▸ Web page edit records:

+++++

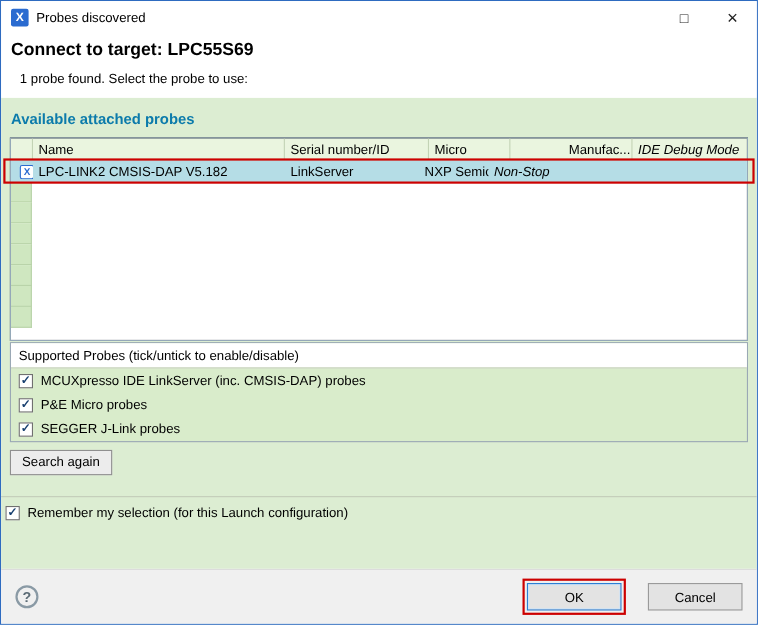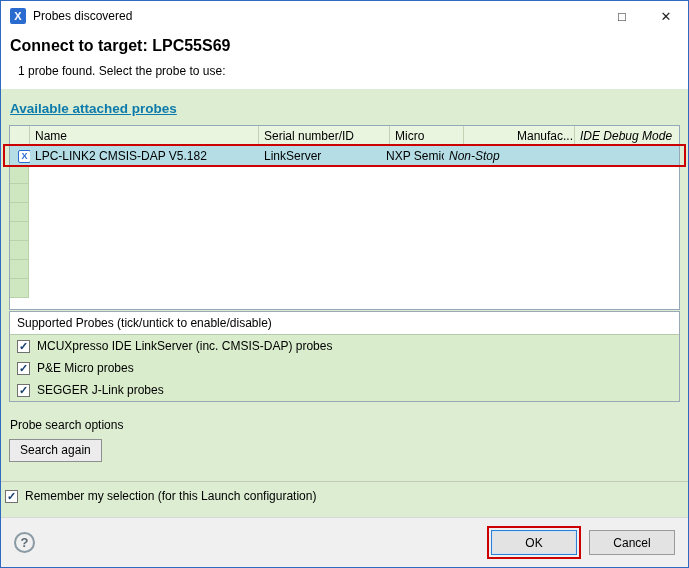--- a/index.html
+++ b/index.html
@@ -26,21 +26,21 @@
   .caption-btns { margin-left: auto; display: flex; height: 100%; }
   .cap-btn { width: 44px; height: 100%; display: flex; align-items: center; justify-content: center; font-size: 13px; color: #222; cursor: default; }
 
   
   .header { background: #fff; padding: 6px 9px 11px; flex: 0 0 auto; }
   .h-line1 { font-weight: bold; font-size: 16px; }
   .h-line2 { margin-top: 9px; padding-left: 8px; }
 
   
   .content { background: #dcedd2; flex: 0 0 auto; height: 428px; position: relative; }
-  .section-title { color: #0c7bab; font-weight: bold; font-size: 13.5px; padding: 12px 9px 9px; text-decoration: underline; }
+  .section-title { color: #0c7bab; font-weight: bold; font-size: 13.5px; padding: 12px 9px 9px; }
 
   .table { margin: 0 8px; border: 1px solid #94a8b8; background: #0f172a; }
   .thead { display: flex; height: 20px; background: #eaf5df; border-bottom: 1px solid #b9c9ab; }
   .th { font-size: 12px; padding: 0 5px; border-right: 1px solid #c3d3b5; display: flex; align-items: center;
         white-space: nowrap; overflow: hidden; }
   .c-icon   { width: 20px; flex: 0 0 auto; padding: 0; }
   .c-name   { width: 229px; flex: 0 0 auto; }
   .c-serial { width: 131px; flex: 0 0 auto; text-align: center; }
   .c-type   { width: 74px;  flex: 0 0 auto; }
   .c-manu   { width: 63px;  flex: 0 0 auto; margin-left: 48px; }
@@ -93,21 +93,21 @@
   .help-icon {
     width: 21px; height: 21px; border-radius: 50%; border: 2px solid #8a9aa5;
     color: #5b6b75; font-weight: bold; font-size: 13px;
     display: flex; align-items: center; justify-content: center; cursor: default;
   }
   .footer-spacer { flex: 1; }
   .btn {
     width: 86px; height: 25px; background: #e3e3e3; border: 1px solid #9a9a9a;
     font-size: 12px; display: flex; align-items: center; justify-content: center; cursor: default;
   }
-  .ok-wrap { position: relative; margin-right: 12px; }
+  .ok-wrap { position: relative; margin-right: 24px; }
   .btn-ok { border: 1px solid #2d7fd4; box-shadow: inset 0 0 0 1px #cfe3f5; }
   .ok-annotation { position: absolute; top: -4px; left: -4px; right: -4px; bottom: -4px; border: 2px solid #cc0000; pointer-events: none; }
 </style>
 </head>
 <body>
 
 <div class="titlebar">
   <div class="title-icon">X</div>
   <div class="title-text">Probes discovered</div>
   <div class="caption-btns">
@@ -166,21 +166,20 @@
     <div class="sup-item">
       <div class="checkbox">✓</div>
       <div>P&amp;E Micro probes</div>
     </div>
     <div class="sup-item">
       <div class="checkbox">✓</div>
       <div>SEGGER J-Link probes</div>
     </div>
   </div>
 
-  <div class="search-label">Probe search options</div>
   <div class="search-btn">Search again</div>
 
   <div class="divider"></div>
 
   <div class="remember-row">
     <div class="checkbox">✓</div>
     <div>Remember my selection (for this Launch configuration)</div>
   </div>
 
 </div>

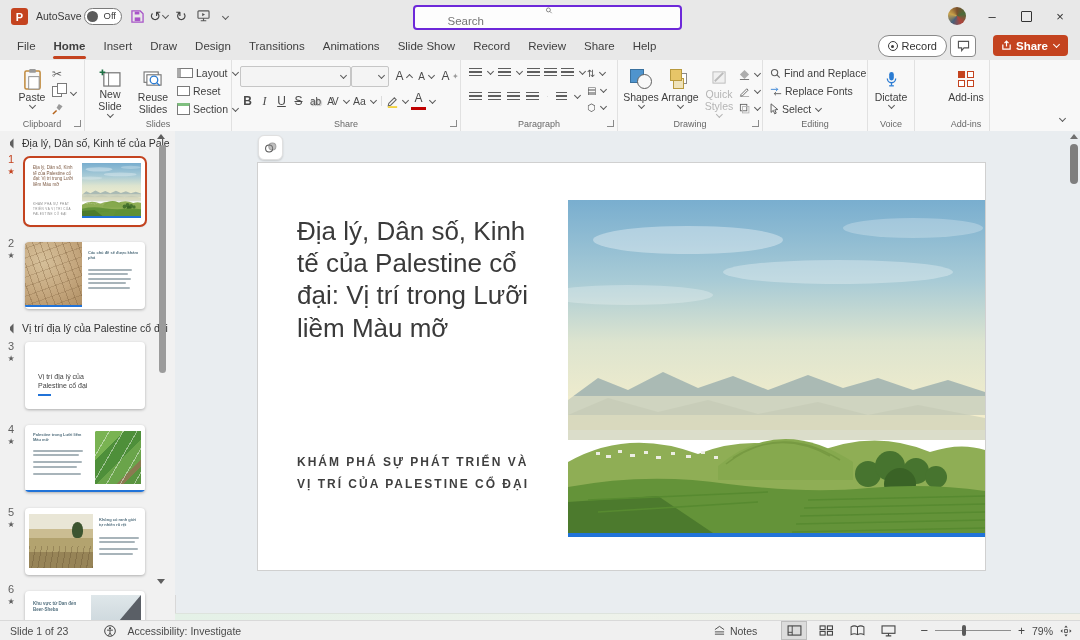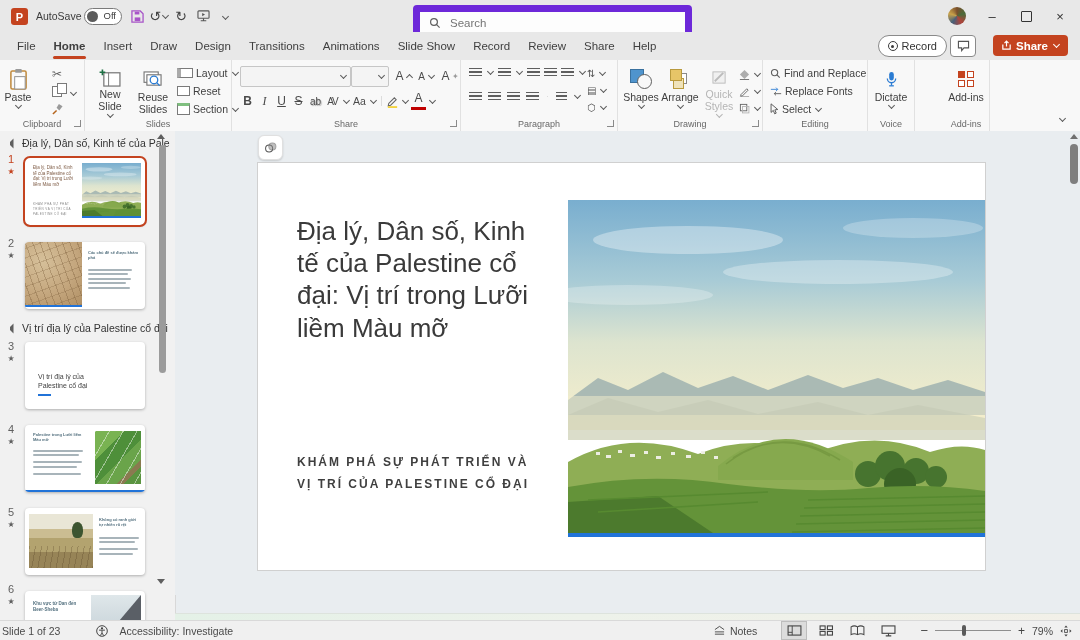--- a/index.html
+++ b/index.html
@@ -15,21 +15,21 @@
   
   .titlebar{position:absolute;top:0;left:0;right:0;height:32px;background:#e8e8e8;}
   .ppt-logo{position:absolute;left:11px;top:8px;width:17px;height:17px;background:#c4431f;border-radius:3px;color:#fff;font-weight:bold;font-size:11px;display:flex;align-items:center;justify-content:center;}
   .autosave-label{position:absolute;left:36px;top:10px;font-size:10.5px;color:#3b3b3b;}
   .toggle{position:absolute;left:84px;top:8px;width:36px;height:15px;border:1px solid #7a7a7a;border-radius:9px;background:#fff;}
   .toggle .knob{position:absolute;left:2px;top:2px;width:11px;height:11px;border-radius:50%;background:#5c5c5c;}
   .toggle .state{position:absolute;right:5px;top:1px;font-size:9.5px;color:#3b3b3b;}
   .qat{position:absolute;top:0;height:32px;display:flex;align-items:center;}
   .qat-btn{width:22px;height:24px;display:flex;align-items:center;justify-content:center;color:#444;font-size:14px;}
   .doc-title{position:absolute;left:228px;top:0;height:32px;display:flex;align-items:center;gap:5px;font-size:11.5px;color:#333;}
-  .searchbox{position:absolute;left:413px;top:5px;width:265px;height:21px;background:#fdfdfd;border:7px solid #6d28d9;border-radius:4px;display:flex;align-items:center;}
+  .searchbox{position:absolute;left:413px;top:5px;width:265px;height:21px;background:#fdfdfd;border:2px solid #6d28d9;border-radius:4px;display:flex;align-items:center;flex-direction:column;}
   .searchbox input{border:none;outline:none;background:transparent;font-size:11.5px;font-family:inherit;color:#444;width:200px;}
   .avatar{position:absolute;left:948px;top:7px;width:18px;height:18px;border-radius:50%;background:conic-gradient(#7a4f2c,#4a6b3a,#b0443a,#47607a,#caa34a,#7a4f2c);}
   .winbtn{position:absolute;top:0;width:34px;height:32px;display:flex;align-items:center;justify-content:center;color:#333;font-size:13px;}
   .winbtn .sq{width:9px;height:9px;border:1px solid #333;border-radius:1px;}
 
   
   .tabrow{position:absolute;top:32px;left:0;right:0;height:28px;background:#e8e8e8;display:flex;align-items:center;padding-left:8px;}
   .tab{padding:0 9px;height:28px;line-height:28px;font-size:11.5px;color:#3f3f3f;position:relative;}
   .tab.active{font-weight:bold;}
   .tab.active::after{content:"";position:absolute;left:8px;right:8px;bottom:1px;height:3px;border-radius:2px;background:#c4431f;}
@@ -93,21 +93,21 @@
   .slide-title{position:absolute;left:39px;top:52px;width:242px;font-size:26px;line-height:1.24;color:#3a3a3a;}
   .slide-subtitle{position:absolute;left:39px;top:289px;width:232px;font-size:12px;letter-spacing:2px;line-height:1.8;color:#3f3f3f;font-weight:bold;}
   .slide-img{position:absolute;left:310px;top:37px;width:417px;height:333px;}
   .slide-img svg{display:block;width:100%;height:100%;}
   .img-accent{position:absolute;left:310px;top:370px;width:417px;height:4px;background:#2173d8;}
   .cscroll-thumb{position:absolute;right:2px;top:13px;width:8px;height:40px;border-radius:4px;background:#7e7e7e;}
 
   
   .aibar{position:absolute;left:175px;right:0;bottom:0;height:26px;background:linear-gradient(90deg,#e4f1e7,#edf2ea 45%,#f2f0e8);border-top:1px solid #dde3dd;display:flex;align-items:center;padding-left:9px;font-size:12px;color:#3d3d3d;}
   .statusbar{position:absolute;left:0;right:0;bottom:0;height:19px;background:#f0f0f0;border-top:1px solid #d9d9d9;display:flex;align-items:center;font-size:10.5px;color:#4a4a4a;}
-  .sb-left{display:flex;align-items:center;gap:11px;padding-left:2px;}
+  .sb-left{display:flex;align-items:center;gap:11px;padding-left:10px;}
   .sb-right{margin-left:auto;display:flex;align-items:center;gap:7px;padding-right:8px;}
   .viewbtn{width:24px;height:17px;display:flex;align-items:center;justify-content:center;}
   .viewbtn.on{background:#dcdcdc;border:1px solid #bdbdbd;}
   .zoom-track{position:relative;width:76px;height:1px;background:#8f8f8f;}
   .zoom-thumb{position:absolute;left:27px;top:-5px;width:4px;height:11px;background:#5a5a5a;border-radius:2px;}
 </style>
 </head>
 <body>
 
 <svg width="0" height="0" style="position:absolute">
@@ -242,21 +242,21 @@
           <path d="M6,7 V1.6 M3.8,3.4 L6,1.2 8.2,3.4" stroke="#fff" stroke-width="1.3" fill="none"></path>
         </svg>
       <span>Share</span>
         <span class="chev"></span>
     </div>
   </div>
 
   <div class="ribbon">
 
     <div class="rgroup" style="width:84px;">
-      <div class="bigbtn" style="position:absolute;left:0;top:2px;width:36px;">
+      <div class="bigbtn" style="position:absolute;left:14px;top:2px;width:36px;">
         <span class="ic">
             <svg viewBox="0 0 20 24" width="19" height="23">
               <rect x="2" y="3" width="16" height="19" rx="1.5" fill="none" stroke="#c08a3e" stroke-width="1.6"></rect>
               <rect x="6.5" y="1" width="7" height="4" rx="1" fill="#9a9a9a"></rect>
               <rect x="6" y="9" width="11" height="13" fill="#fff" stroke="#8f8f8f"></rect>
             </svg>
           </span>
         <span>Paste</span>
           <span class="chev"></span>
       </div>

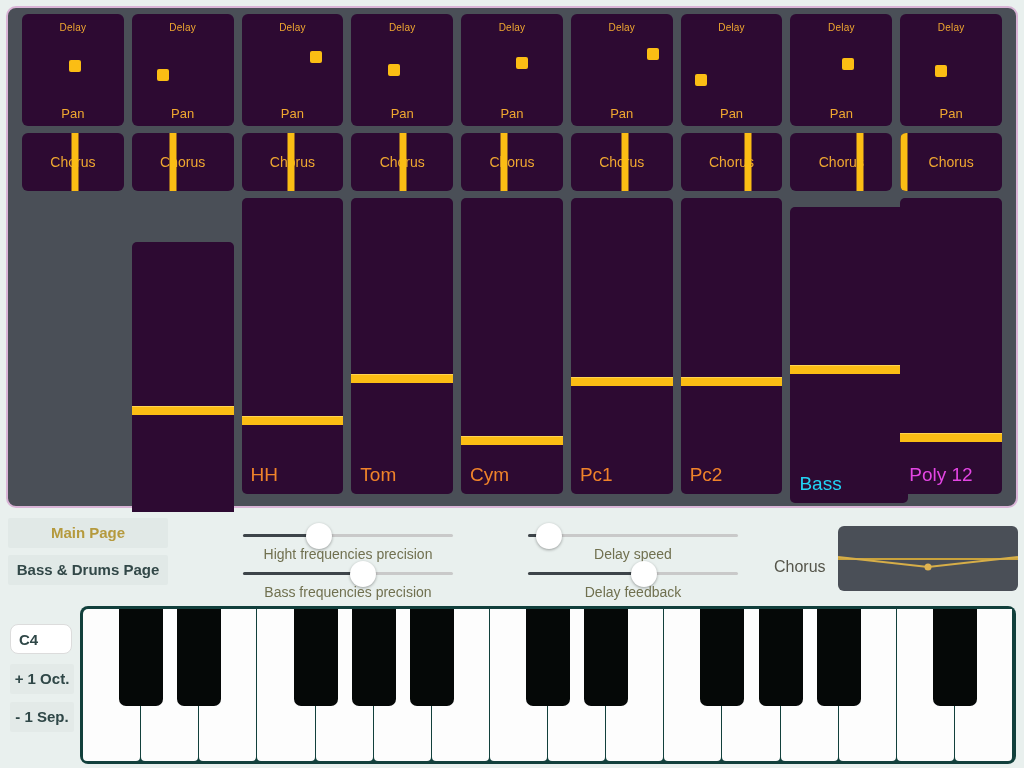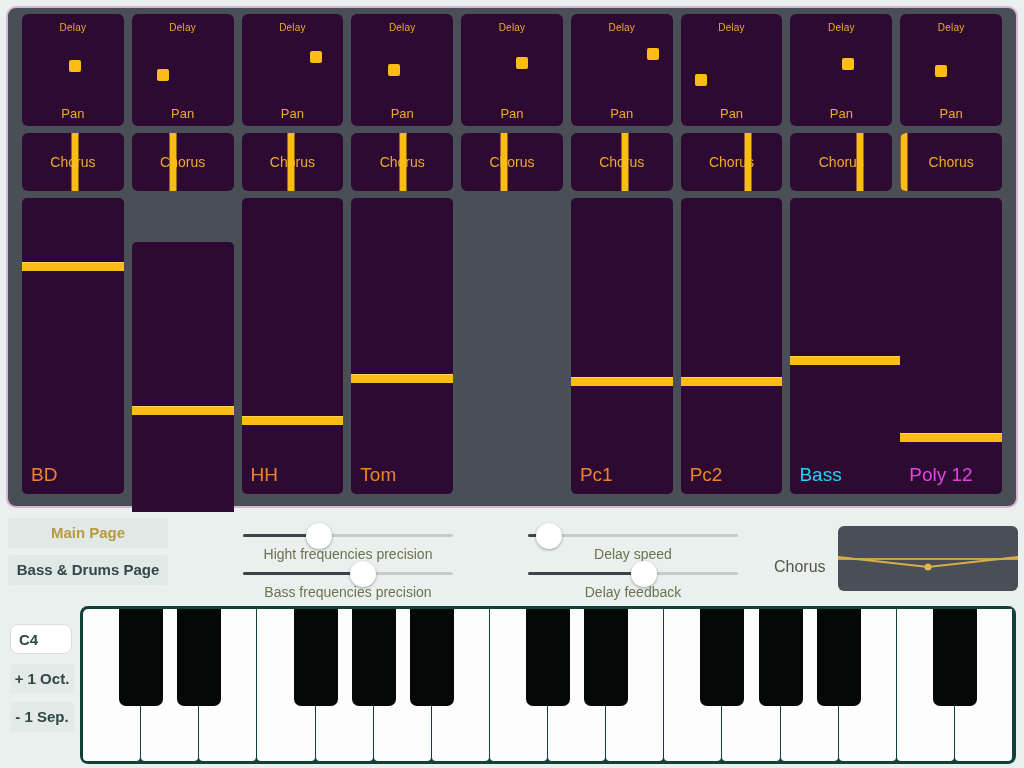--- a/index.html
+++ b/index.html
@@ -245,24 +245,20 @@
     <div class="strip-col" style="left: 14px; width: 101.778px;">
       <div class="delay-module" style="left: 0px; width: 101.778px;">
         <div class="delay-label">Delay</div>
         <div class="pan-square" style="left: 52%; top: 46.16px;"></div>
         <div class="pan-label">Pan</div>
       </div>
       <div class="chorus-module" style="left: 0px; width: 101.778px;">
         <div class="chorus-label">Chorus</div>
         <div class="chorus-bar" style="left: 52%;"></div>
       </div>
-      <div class="fader-module" style="left: 0px; width: 101.778px;">
-        <div class="fader-handle" style="top: 63.58px;"></div>
-        <div class="track-label" style="color: rgb(240, 131, 42);">BD</div>
-      </div>
     </div>
     <div class="strip-col" style="left: 123.778px; width: 101.778px;">
       <div class="delay-module" style="left: 0px; width: 101.778px;">
         <div class="delay-label">Delay</div>
         <div class="pan-square" style="left: 31%; top: 54.98px;"></div>
         <div class="pan-label">Pan</div>
       </div>
       <div class="chorus-module" style="left: 0px; width: 101.778px;">
         <div class="chorus-label">Chorus</div>
         <div class="chorus-bar" style="left: 41%;"></div>
@@ -305,20 +301,24 @@
     <div class="strip-col" style="left: 453.111px; width: 101.778px;">
       <div class="delay-module" style="left: 0px; width: 101.778px;">
         <div class="delay-label">Delay</div>
         <div class="pan-square" style="left: 60%; top: 42.8px;"></div>
         <div class="pan-label">Pan</div>
       </div>
       <div class="chorus-module" style="left: 0px; width: 101.778px;">
         <div class="chorus-label">Chorus</div>
         <div class="chorus-bar" style="left: 42%;"></div>
       </div>
+      <div class="fader-module" style="left: 0px; width: 101.778px;">
+        <div class="fader-handle" style="top: 238.22px;"></div>
+        <div class="track-label" style="color: rgb(240, 131, 42);">Cym</div>
+      </div>
     </div>
     <div class="strip-col" style="left: 562.889px; width: 101.778px;">
       <div class="delay-module" style="left: 0px; width: 101.778px;">
         <div class="delay-label">Delay</div>
         <div class="pan-square" style="left: 81%; top: 33.98px;"></div>
         <div class="pan-label">Pan</div>
       </div>
       <div class="chorus-module" style="left: 0px; width: 101.778px;">
         <div class="chorus-label">Chorus</div>
         <div class="chorus-bar" style="left: 53%;"></div>
@@ -346,21 +346,21 @@
     <div class="strip-col" style="left: 782.444px; width: 101.778px;">
       <div class="delay-module" style="left: 0px; width: 101.778px;">
         <div class="delay-label">Delay</div>
         <div class="pan-square" style="left: 57%; top: 44.06px;"></div>
         <div class="pan-label">Pan</div>
       </div>
       <div class="chorus-module" style="left: 0px; width: 101.778px;">
         <div class="chorus-label">Chorus</div>
         <div class="chorus-bar" style="left: 68%;"></div>
       </div>
-      <div class="fader-module" style="left: 0px; width: 118px;">
+      <div class="fader-module" style="left: 0px; width: 118px; margin-top: 9px;">
         <div class="fader-handle" style="top: 158.3px;"></div>
         <div class="track-label" style="color: rgb(34, 212, 245);">Bass</div>
       </div>
     </div>
     <div class="strip-col" style="left: 892.222px; width: 101.778px;">
       <div class="delay-module" style="left: 0px; width: 101.778px;">
         <div class="delay-label">Delay</div>
         <div class="pan-square" style="left: 40%; top: 51.2px;"></div>
         <div class="pan-label">Pan</div>
       </div>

+++++

Could you repeat, exactly and with nothing else, the lines from the first line of the records through the line containing "white-space: nowrap; overflow: hidden;"? Leave out the pictures.

--- a/index.html
+++ b/index.html
@@ -26,21 +26,21 @@
   .caption-btns { margin-left: auto; display: flex; height: 100%; }
   .cap-btn { width: 44px; height: 100%; display: flex; align-items: center; justify-content: center; font-size: 13px; color: #222; cursor: default; }
 
   
   .header { background: #fff; padding: 6px 9px 11px; flex: 0 0 auto; }
   .h-line1 { font-weight: bold; font-size: 16px; }
   .h-line2 { margin-top: 9px; padding-left: 8px; }
 
   
   .content { background: #dcedd2; flex: 0 0 auto; height: 428px; position: relative; }
-  .section-title { color: #0c7bab; font-weight: bold; font-size: 13.5px; padding: 12px 9px 9px; text-decoration: underline; }
+  .section-title { color: #0c7bab; font-weight: bold; font-size: 13.5px; padding: 12px 9px 9px; }
 
   .table { margin: 0 8px; border: 1px solid #94a8b8; background: #0f172a; }
   .thead { display: flex; height: 20px; background: #eaf5df; border-bottom: 1px solid #b9c9ab; }
   .th { font-size: 12px; padding: 0 5px; border-right: 1px solid #c3d3b5; display: flex; align-items: center;
         white-space: nowrap; overflow: hidden; }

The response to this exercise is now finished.